Il aura fallu deux heures et demie à David Savard-Gagnon pour remporter le Marathon de Montréal, le 22 septembre. Combien de temps auront pris les organisateurs pour lui remettre sa bourse de 1500 $? Mystère. Le gagnant attend encore son chèque.

Mis à jour le 30 oct. 2013
Gabriel Béland LA PRESSE

Savard-Gagnon n'est pas le seul. Les 12 coureurs et coureuses qui ont remporté une bourse ce jour-là n'ont toujours rien reçu. Plusieurs d'entre eux ont exigé des précisions au Marathon de Montréal, sans succès. Certains se demandaient même, dans les derniers jours, s'ils seraient payés tout court.

«Normalement, dans les courses, les prix en argent sont remis directement après la course, note David Savard-Gagnon. Plus rarement, ils nous envoient ça par la poste. Mais là, c'est vraiment long. C'est très nébuleux.»

Le Marathon de Montréal et ses nouveaux gestionnaires américains ont été accusés d'improvisation et d'amateurisme à la suite de la dernière édition, notamment à propos des bourses.

Avant l'événement, plusieurs coureurs se sont fait dire que l'entreprise Competitor Group avait choisi de les éliminer. Dans le passé, les trois premiers au marathon et au demi-marathon en recevaient une. Le vainqueur du 42 km a touché 10 000 $ en 2012, par exemple.

Plusieurs coureurs, fâchés, ont décidé de ne pas participer au marathon. Pour eux, la disparition des bourses relevait d'une question plus large, soit le caractère de plus en plus populaire du marathon aux dépens de l'élite.
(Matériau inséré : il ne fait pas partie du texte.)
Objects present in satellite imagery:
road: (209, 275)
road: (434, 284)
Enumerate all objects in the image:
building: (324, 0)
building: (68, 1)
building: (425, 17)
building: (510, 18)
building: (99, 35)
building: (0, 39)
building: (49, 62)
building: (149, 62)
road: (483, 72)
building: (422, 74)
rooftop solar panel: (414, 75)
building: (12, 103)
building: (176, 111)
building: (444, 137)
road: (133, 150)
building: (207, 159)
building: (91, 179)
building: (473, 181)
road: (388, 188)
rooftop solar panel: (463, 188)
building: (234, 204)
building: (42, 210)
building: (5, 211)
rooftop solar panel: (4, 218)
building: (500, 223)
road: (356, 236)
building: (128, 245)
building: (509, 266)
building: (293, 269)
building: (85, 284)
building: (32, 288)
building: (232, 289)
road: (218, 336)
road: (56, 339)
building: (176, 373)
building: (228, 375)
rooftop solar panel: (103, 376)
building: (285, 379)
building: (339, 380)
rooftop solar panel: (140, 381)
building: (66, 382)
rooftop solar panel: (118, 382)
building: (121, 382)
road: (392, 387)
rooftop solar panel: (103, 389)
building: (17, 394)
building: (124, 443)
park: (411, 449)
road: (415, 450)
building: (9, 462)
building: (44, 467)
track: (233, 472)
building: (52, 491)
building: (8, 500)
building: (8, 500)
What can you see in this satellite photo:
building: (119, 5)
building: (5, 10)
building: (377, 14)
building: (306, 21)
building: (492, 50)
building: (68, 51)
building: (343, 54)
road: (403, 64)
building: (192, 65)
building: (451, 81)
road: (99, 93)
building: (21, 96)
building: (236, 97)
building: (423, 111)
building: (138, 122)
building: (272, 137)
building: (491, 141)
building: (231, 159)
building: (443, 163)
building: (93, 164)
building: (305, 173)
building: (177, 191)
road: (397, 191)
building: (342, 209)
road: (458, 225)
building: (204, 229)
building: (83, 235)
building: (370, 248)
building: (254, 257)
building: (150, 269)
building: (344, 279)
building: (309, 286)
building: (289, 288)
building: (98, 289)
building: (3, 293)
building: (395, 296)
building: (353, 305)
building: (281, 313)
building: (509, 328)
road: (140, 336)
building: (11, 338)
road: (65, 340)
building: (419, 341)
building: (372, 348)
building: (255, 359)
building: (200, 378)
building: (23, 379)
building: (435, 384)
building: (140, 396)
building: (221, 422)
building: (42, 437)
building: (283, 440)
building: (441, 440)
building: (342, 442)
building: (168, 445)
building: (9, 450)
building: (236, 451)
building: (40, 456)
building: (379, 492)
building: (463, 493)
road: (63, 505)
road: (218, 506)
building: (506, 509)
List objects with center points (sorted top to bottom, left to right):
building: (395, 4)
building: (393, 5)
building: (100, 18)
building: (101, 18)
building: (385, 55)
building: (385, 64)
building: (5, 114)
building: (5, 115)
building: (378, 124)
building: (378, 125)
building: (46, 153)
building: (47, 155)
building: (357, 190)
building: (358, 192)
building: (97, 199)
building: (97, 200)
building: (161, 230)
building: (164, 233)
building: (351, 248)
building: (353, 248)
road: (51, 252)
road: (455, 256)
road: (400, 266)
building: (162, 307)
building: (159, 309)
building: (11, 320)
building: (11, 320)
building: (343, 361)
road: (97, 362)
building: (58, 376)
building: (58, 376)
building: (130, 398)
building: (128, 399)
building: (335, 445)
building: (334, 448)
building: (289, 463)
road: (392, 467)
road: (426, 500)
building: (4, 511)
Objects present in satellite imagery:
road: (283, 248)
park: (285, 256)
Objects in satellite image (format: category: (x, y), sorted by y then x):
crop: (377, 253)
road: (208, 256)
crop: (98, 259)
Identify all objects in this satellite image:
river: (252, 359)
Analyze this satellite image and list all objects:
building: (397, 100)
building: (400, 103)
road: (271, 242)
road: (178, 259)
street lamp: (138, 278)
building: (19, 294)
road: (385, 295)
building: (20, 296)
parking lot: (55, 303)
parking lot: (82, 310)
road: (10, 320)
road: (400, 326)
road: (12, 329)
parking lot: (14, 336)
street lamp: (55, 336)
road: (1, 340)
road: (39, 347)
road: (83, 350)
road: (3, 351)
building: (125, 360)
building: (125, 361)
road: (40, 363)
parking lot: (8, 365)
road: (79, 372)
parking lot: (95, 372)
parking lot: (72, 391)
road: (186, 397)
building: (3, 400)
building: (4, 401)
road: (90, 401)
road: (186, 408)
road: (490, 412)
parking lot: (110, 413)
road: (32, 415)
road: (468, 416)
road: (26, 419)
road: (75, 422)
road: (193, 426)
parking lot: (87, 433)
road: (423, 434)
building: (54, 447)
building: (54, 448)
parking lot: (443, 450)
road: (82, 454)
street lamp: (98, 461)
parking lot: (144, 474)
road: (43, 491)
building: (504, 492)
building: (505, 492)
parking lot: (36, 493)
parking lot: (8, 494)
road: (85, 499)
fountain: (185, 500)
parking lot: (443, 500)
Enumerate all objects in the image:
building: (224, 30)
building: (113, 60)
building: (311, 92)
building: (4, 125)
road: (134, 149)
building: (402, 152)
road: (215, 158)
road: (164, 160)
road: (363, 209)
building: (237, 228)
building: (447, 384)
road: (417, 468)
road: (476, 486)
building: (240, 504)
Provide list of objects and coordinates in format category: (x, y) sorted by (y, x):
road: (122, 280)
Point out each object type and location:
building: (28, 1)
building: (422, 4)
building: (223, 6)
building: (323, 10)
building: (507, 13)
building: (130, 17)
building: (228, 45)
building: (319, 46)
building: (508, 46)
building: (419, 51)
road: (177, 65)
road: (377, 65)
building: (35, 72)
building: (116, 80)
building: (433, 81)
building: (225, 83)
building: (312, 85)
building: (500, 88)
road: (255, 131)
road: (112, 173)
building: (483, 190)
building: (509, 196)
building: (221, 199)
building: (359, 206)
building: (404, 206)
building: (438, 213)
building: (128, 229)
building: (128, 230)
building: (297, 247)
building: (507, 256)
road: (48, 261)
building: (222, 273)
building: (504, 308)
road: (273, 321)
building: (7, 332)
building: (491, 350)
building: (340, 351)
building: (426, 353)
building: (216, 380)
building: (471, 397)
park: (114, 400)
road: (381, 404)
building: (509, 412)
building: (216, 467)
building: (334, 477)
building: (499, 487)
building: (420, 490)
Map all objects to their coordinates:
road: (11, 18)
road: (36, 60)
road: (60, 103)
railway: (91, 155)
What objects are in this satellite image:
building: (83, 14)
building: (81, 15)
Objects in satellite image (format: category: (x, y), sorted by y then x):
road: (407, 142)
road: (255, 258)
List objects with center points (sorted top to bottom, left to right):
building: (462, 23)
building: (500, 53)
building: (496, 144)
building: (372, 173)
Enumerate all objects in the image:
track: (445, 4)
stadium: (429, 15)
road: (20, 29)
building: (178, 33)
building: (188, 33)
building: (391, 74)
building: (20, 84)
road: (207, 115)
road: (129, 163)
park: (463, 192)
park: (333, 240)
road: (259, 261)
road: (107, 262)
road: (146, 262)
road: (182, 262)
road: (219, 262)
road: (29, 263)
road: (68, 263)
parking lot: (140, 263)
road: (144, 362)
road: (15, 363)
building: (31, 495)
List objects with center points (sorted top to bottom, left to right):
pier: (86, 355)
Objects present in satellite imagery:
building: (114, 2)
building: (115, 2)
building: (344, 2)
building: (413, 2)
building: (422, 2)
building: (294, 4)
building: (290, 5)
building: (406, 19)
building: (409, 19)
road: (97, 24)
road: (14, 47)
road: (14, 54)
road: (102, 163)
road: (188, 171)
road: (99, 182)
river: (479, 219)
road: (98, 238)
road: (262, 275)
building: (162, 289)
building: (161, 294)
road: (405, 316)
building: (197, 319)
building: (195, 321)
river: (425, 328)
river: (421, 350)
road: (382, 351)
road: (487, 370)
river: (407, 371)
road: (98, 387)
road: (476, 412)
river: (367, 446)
À la ligne d'arrivée, les organisateurs n'ont jamais parlé de bourses aux vainqueurs. David Savard-Gagnon est retourné chez lui bredouille.

Erreur de communication

Mise au courant des récriminations des coureurs, La Presse a voulu comprendre la décision de Competitor Group. En entrevue deux jours après l'événement, un porte-parole a nié la disparition des prix. Il s'agissait «d'une erreur de communication entre les bureaux de Montréal» et un cadre américain, expliquait Josh Furlow.

L'entreprise avait donc changé de discours. Des bourses seraient remises aux vainqueurs, assurait M. Furlow. Elles seraient cependant grandement amputées. Plutôt que 10 000 $, Savard-Gagnon allait toucher 1500 $. «Je l'ai appris en lisant l'article dans La Presse. Personne de l'organisation ne m'a contacté», explique-t-il.

Hier, La Presse a donc envoyé un courriel à Competitor Group à 15h59 pour demander des comptes. Un porte-parole a réitéré que les gagnants recevraient leur bourse. «Laissez-moi voir pour quelles raisons il y a tous ces délais», a répondu Dan Cruz.

À 16h38, les vainqueurs ont reçu un courriel de l'entreprise. En pièce jointe se trouvait un formulaire à remplir pour toucher la bourse. Coïncidence?

«Sincèrement, je ne pense pas qu'ils auraient envoyé l'argent sans appel des médias», croit Philippe Viau-Dupuis, qui a fini deuxième au demi-marathon et espère recevoir un chèque de 500 $.

«Je ne pratique pas ce sport pour l'argent ou les prix, mais il s'agit d'une question de principe», fait valoir le coureur.

Competitor Group a acquis le Marathon de Montréal de ses fondateurs locaux il y a plus de deux ans. L'entreprise organise une quarantaine de marathons et de triathlons dans le monde. Elle est propriété du fonds d'investissement Calera Capital.

Au moment de mettre sous presse, le porte-parole de l'entreprise n'avait toujours pas expliqué les raisons du délai.

Il a donc été impossible de lui demander si l'appel de La Presse avait accéléré les choses, ni quand les coureurs recevraient leur argent. À suivre.